**Dataset section:**
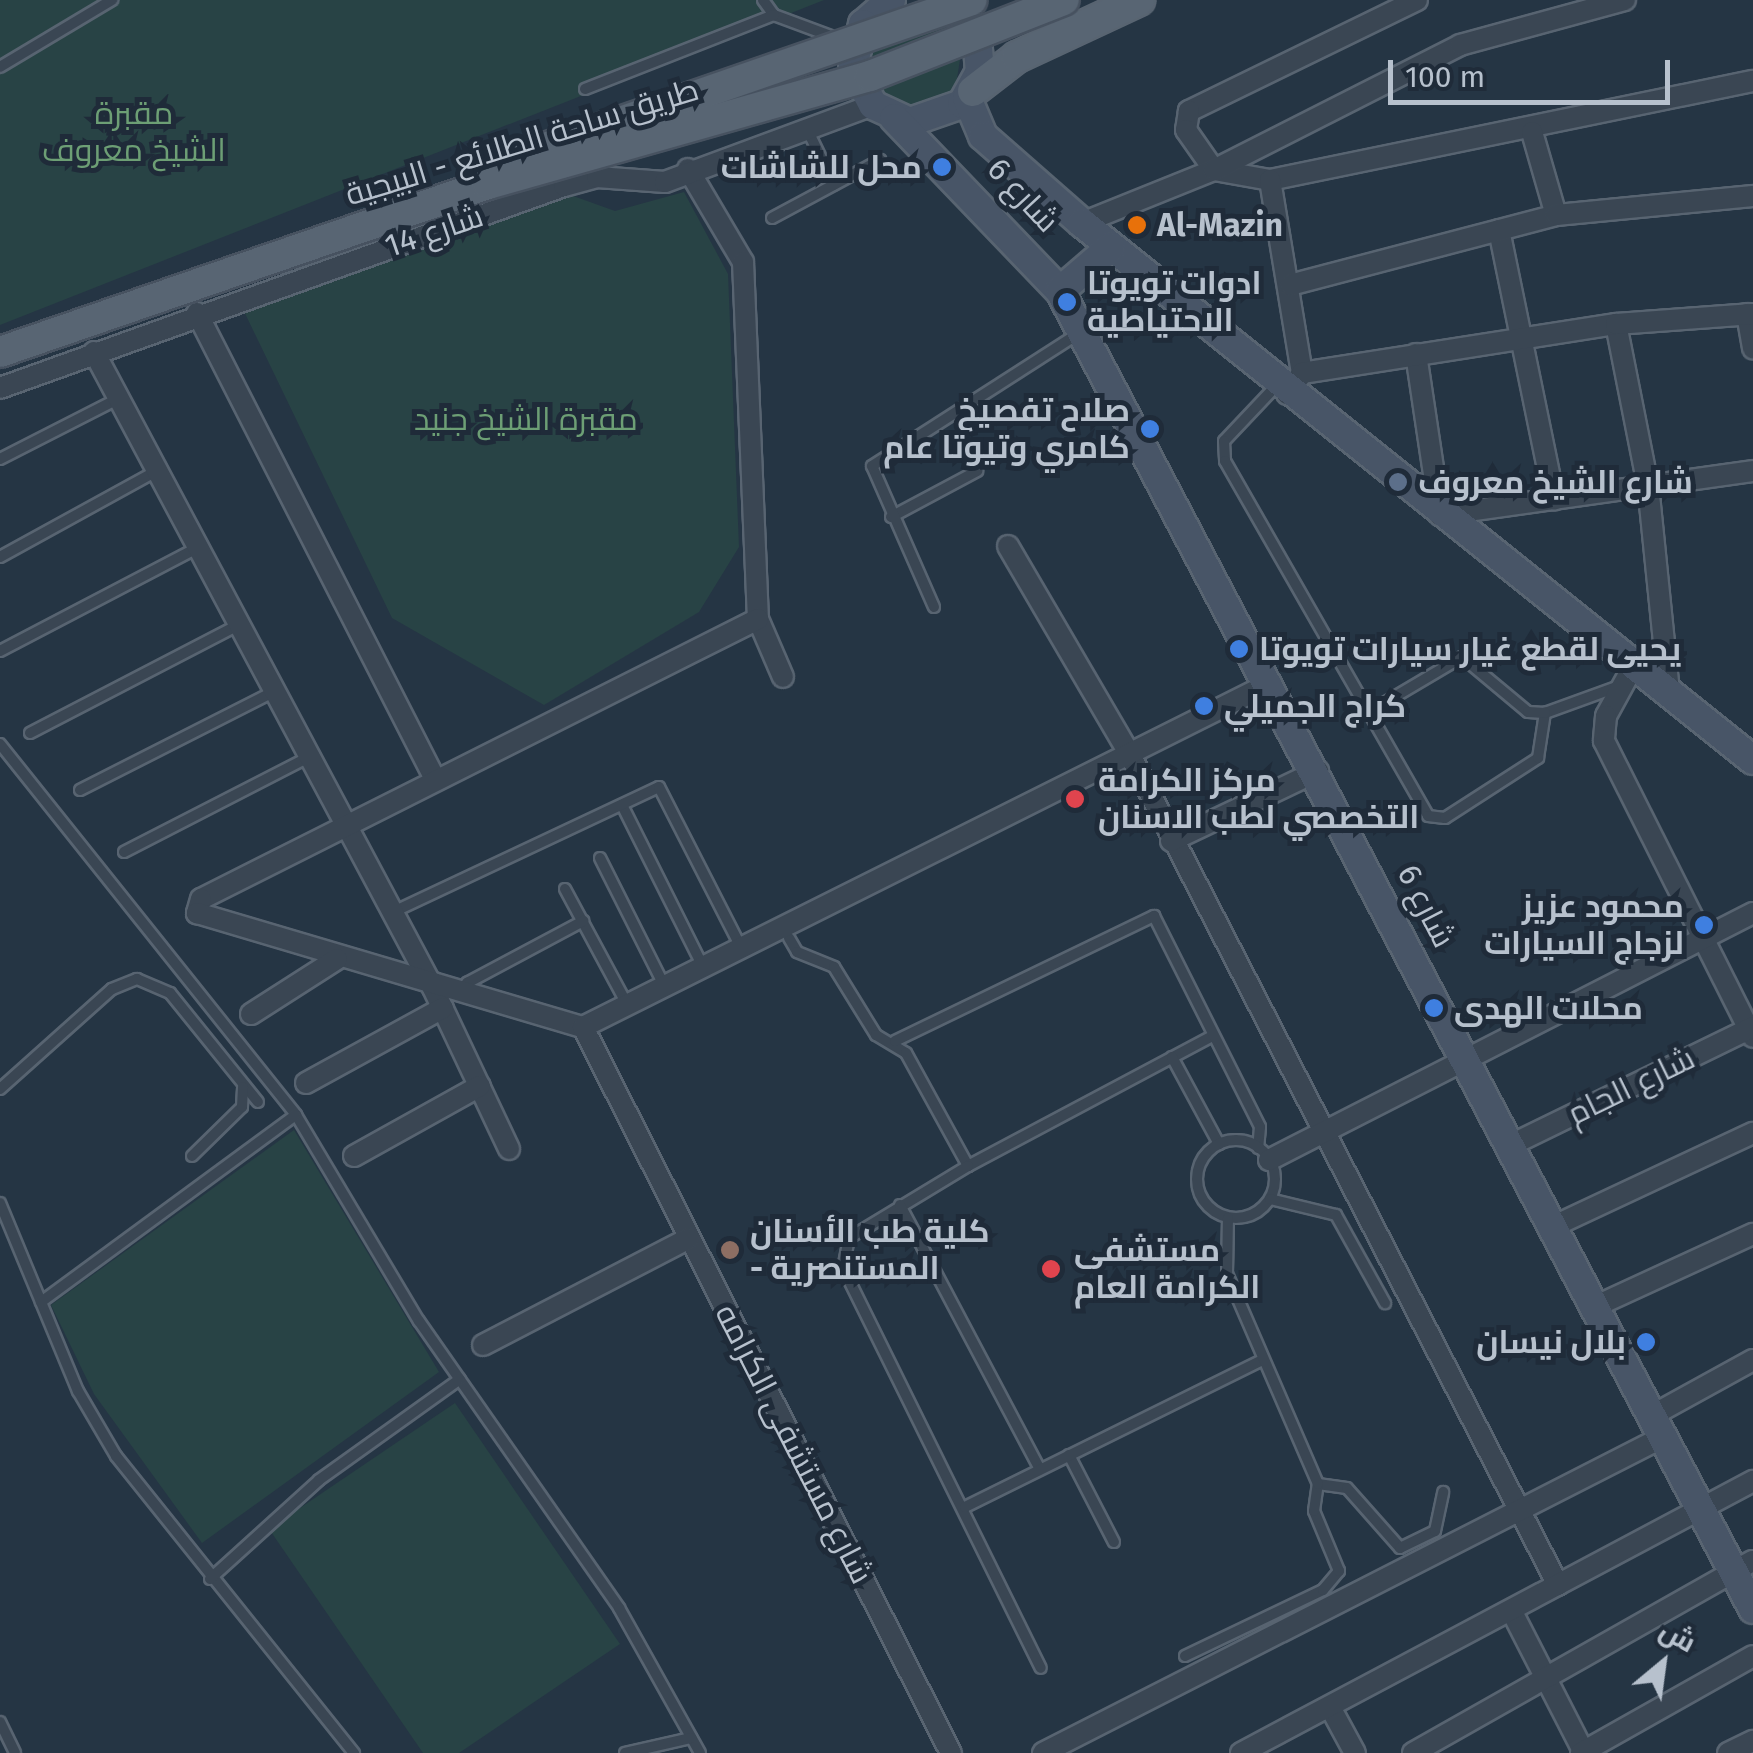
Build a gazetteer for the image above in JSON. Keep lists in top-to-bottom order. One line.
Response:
{"streets":{"main road":["طريق ساحة الطلائع - البيجية"],"street":["شارع 6","شارع 14","شارع الجام","شارع مستشفى الكرامه"]},"crossings":[["شارع 6","شارع 14"],["شارع 6","شارع الجام"]],"parks":["مقبرة الشيخ معروف","مقبرة الشيخ جنيد"],"places":["محل للشاشات","Al-Mazin","ادوات تويوتا الاحتياطية","صلاح تفصيخ كامري وتيوتا عام","شارع الشيخ معروف","يحيى لقطع غيار سيارات تويوتا","كراج الجميلي","مركز الكرامة التخصصي لطب الاسنان","محمود عزيز لزجاج السيارات","محلات الهدى","كلية طب الأسنان - المستنصرية","مستشفى الكرامة العام","بلال نيسان"],"scale_bar":"100 m","north":"top right"}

**What you need to do:**
Output the listing exactly, pictures excluded.

**Solution to the problem:**
Build a gazetteer for the image above in JSON. Keep lists in top-to-bottom order. One line.
Response:
{"streets":{"main road":["طريق ساحة الطلائع - البيجية"],"street":["شارع 6","شارع 14","شارع الجام","شارع مستشفى الكرامه"]},"crossings":[["شارع 6","شارع 14"],["شارع 6","شارع الجام"]],"parks":["مقبرة الشيخ معروف","مقبرة الشيخ جنيد"],"places":["محل للشاشات","Al-Mazin","ادوات تويوتا الاحتياطية","صلاح تفصيخ كامري وتيوتا عام","شارع الشيخ معروف","يحيى لقطع غيار سيارات تويوتا","كراج الجميلي","مركز الكرامة التخصصي لطب الاسنان","محمود عزيز لزجاج السيارات","محلات الهدى","كلية طب الأسنان - المستنصرية","مستشفى الكرامة العام","بلال نيسان"],"scale_bar":"100 m","north":"top right"}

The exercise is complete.